Florida: Follow-up on escaped Rx fire, smoke, fog, and crashes

The wreckage of the January 9, 2008 crash on Interstate 4 in Florida. The Ledger.

Last year Wildfire Today covered the January 9 escaped prescribed fire near Interstate 4 between Orlando and Tampa. An unexpected drop in the relative humidity, according to Division of Forestry investigators, caused the 50-acre project to get out of control and burn an additional 200 acres and one of their dozers. The smoke mixed with fog and reduced visibility on Interstate 4, causing a 70-vehicle accident that claimed the lives of 5 people.

Friday the eleventh of 12 reports about the accident, covering 24 of the 70 vehicles, was released. Here are some excerpts from The Ledger:
No charges will be filed in the biggest crash that claimed the most lives in last year's massive Interstate 4 pileup, prosecutors said Friday.

Smoke, fog and human error led to the 24-vehicle crash that left four people dead, according to a report released on Friday by the Florida Highway Patrol.

Visibility was very poor, investigators wrote, but the fact that a number of drivers were able to stop, pull over and avoid a collision shows that some crashes during the morning of Jan. 9, 2008, could have been avoided.

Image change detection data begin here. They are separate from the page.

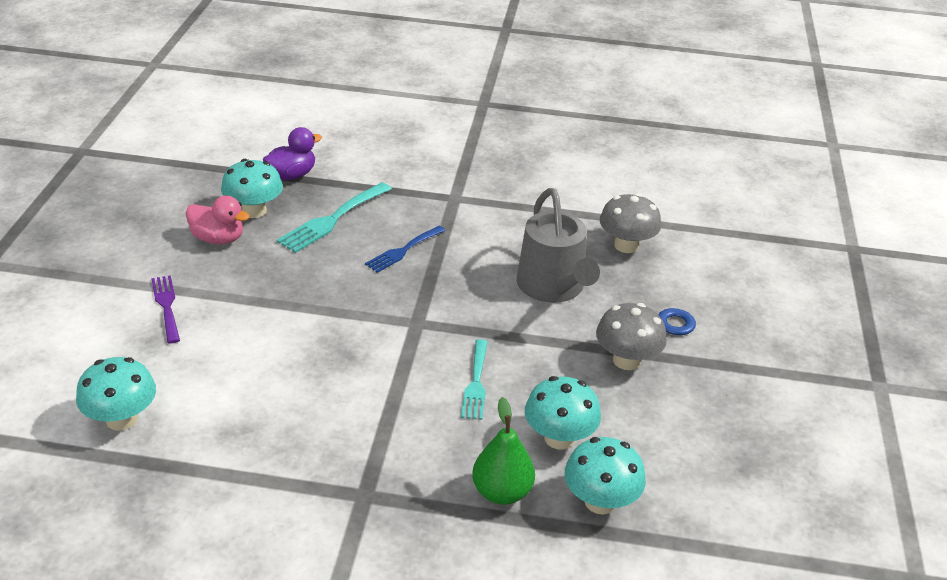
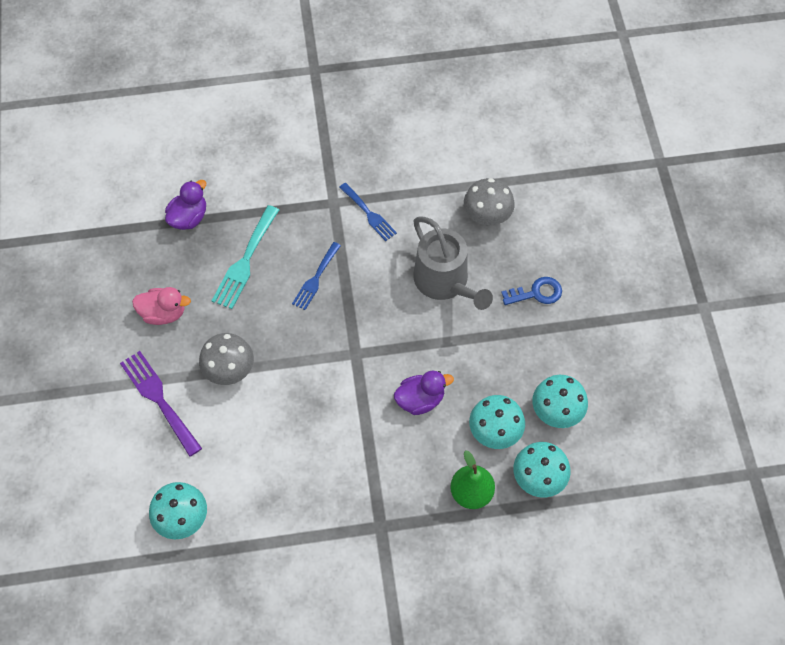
camera: 15 degrees left, 25 degrees up
(166, 306) = (159, 399): purple fork -> purple fork, size x1.51
(254, 211) = (177, 271): turquoise mushroom -> turquoise mushroom (556, 411)
(476, 383) = (420, 400): turquoise fork -> purple duck
(490, 214) = (369, 214): none -> blue fork
(626, 360) = (521, 341): grey mushroom -> grey mushroom (229, 370)

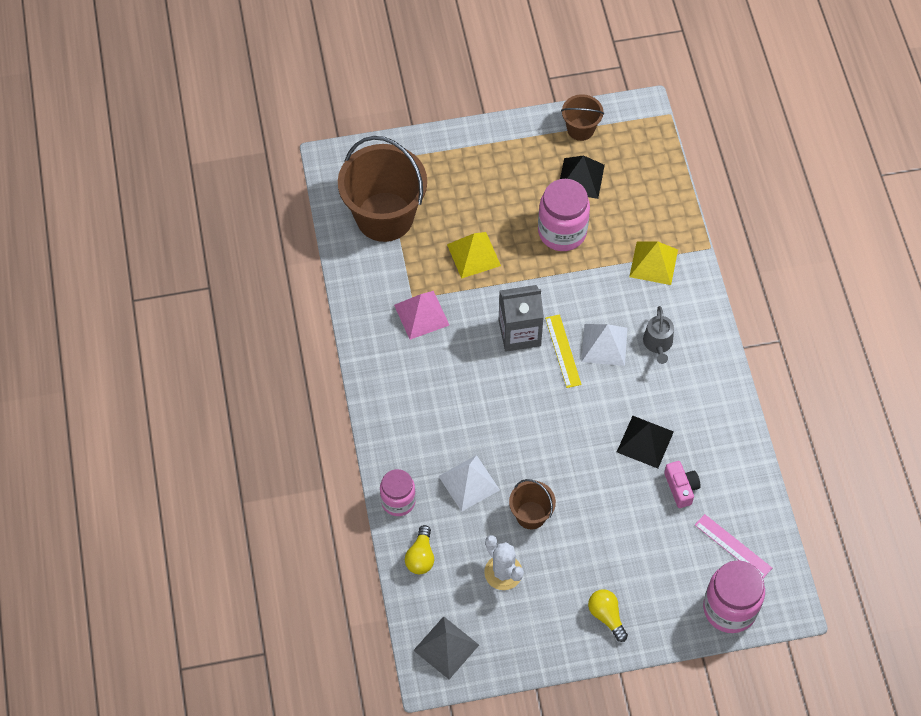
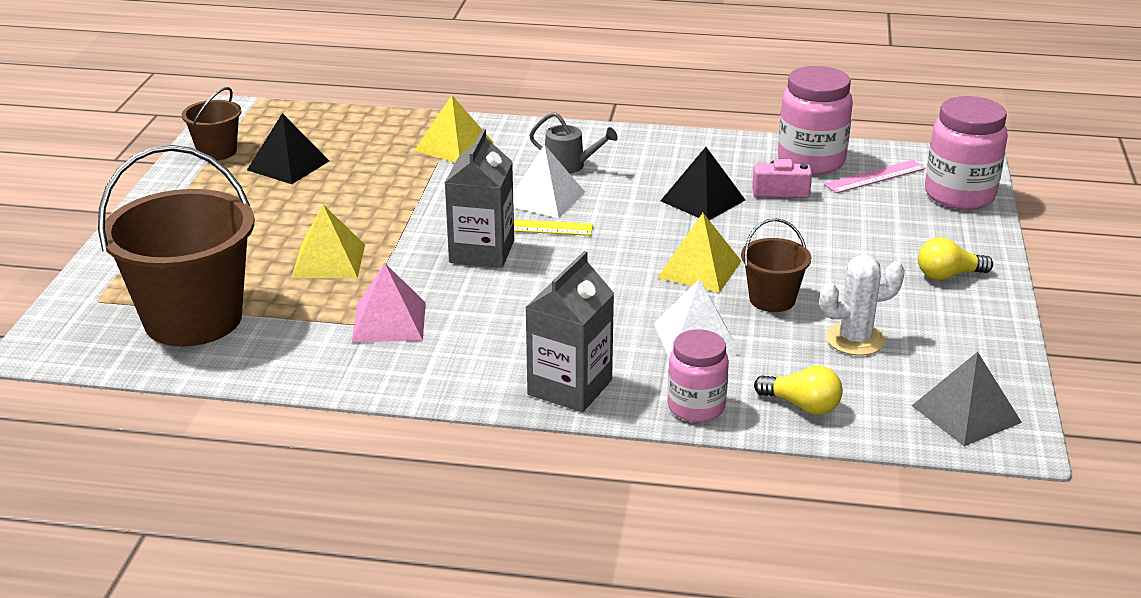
camera: 70 degrees left, 30 degrees down
(392, 431) = (570, 387): none -> grey carton
(551, 463) = (699, 269): none -> yellow pyramid
(562, 232) = (355, 192): pink jar -> pink jar (811, 161)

The report released Friday dealt with one of a series of crashes that happened that morning, when, in all, 70 cars collided on I-4 in dense fog and smoke.

Over and over, drivers told FHP they drove into a wall of smoke and fog, the report shows. But investigators attributed most crashes to drivers not slowing down enough.

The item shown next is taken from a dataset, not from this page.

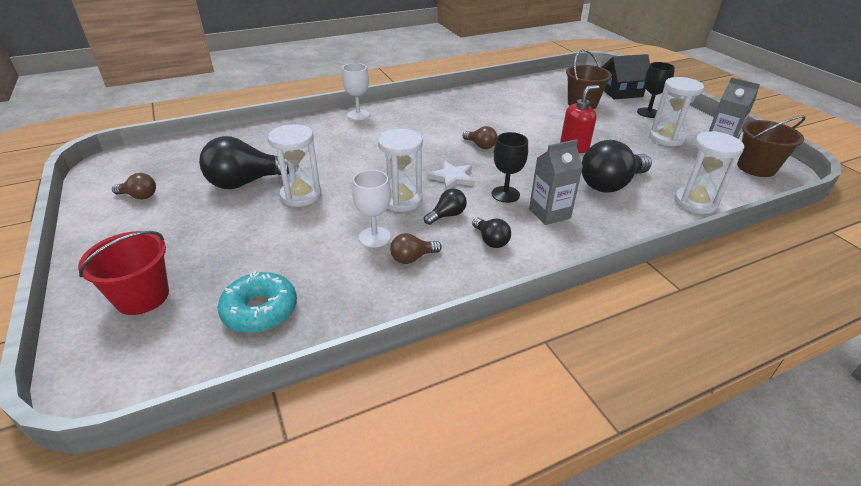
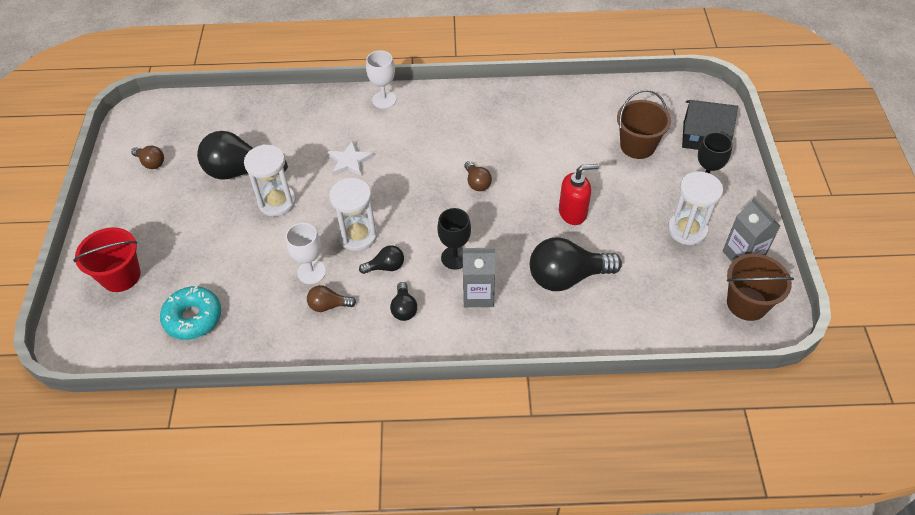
camera: 25 degrees right, 15 degrees up
(452, 178) = (420, 220): white star -> white star (350, 161)
(695, 202) = (632, 328): white hourglass -> none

"As bad as the conditions were at the scene, it was possible to avoid crashing into other vehicles," the report said. "Those vehicles that were able to stop were then involved in this crash due to the careless driving of others."

The report concluded the smoke came from a nearby wildfire that had started when a controlled burn set north of I-4 by the Florida Fish and Wildlife Conservation Commission got out of control as weather conditions changed unexpectedly.

Agriculture Commissioner Charles Bronson said a month after the crash that the smoke from the fire played no part in the near-zero visibility. And at the time, some officials said fog alone was to blame or that smoke from burning vehicles in the first crashes contributed to problems for later drivers.

But the FHP report backs up what was said by drivers involved in the crashes, including a Polk County sheriff's deputy, who insisted they were nearly blinded by a combination of smoke and fog.

There has been one lawsuit over the pileup filed in Polk County against the wildlife commission. There have been five other lawsuits among drivers and companies that owned vehicles in the crashes.

[...]

INVESTIGATING THE FIRE

After the accidents, the state has investigated whether there were mistakes involving the controlled burn that grew into the wildfire and contributed to the wrecks.

But state officials maintain everything went by the book and that the book doesn't need changing. Unpredictable weather changes are to blame, they say.

Division of Forestry spokesman Gerry LaCavera said conditions were fine to start the burn in the Hilochee Wildlife Management Area off I-4. The forestry division was responsible for issuing wildlife commission workers the permit for the controlled burn.

State investigators say the problem started when humidity dropped unexpectedly, and flames began to jump the controlled burn's lines.

LaCavera said there haven't been any changes at the Division of Forestry since the crashes last year.

"We haven't seen a new need for them," LaCavera said.

He said people within the Division of Forestry check forecasts each morning before issuing burn permits.

"It is based on the best information," LaCavera said.

On Friday, Gary Morse, a spokesman with Fish and Wildlife, declined comment, citing legal action some of the drivers have taken against Fish and Wildlife.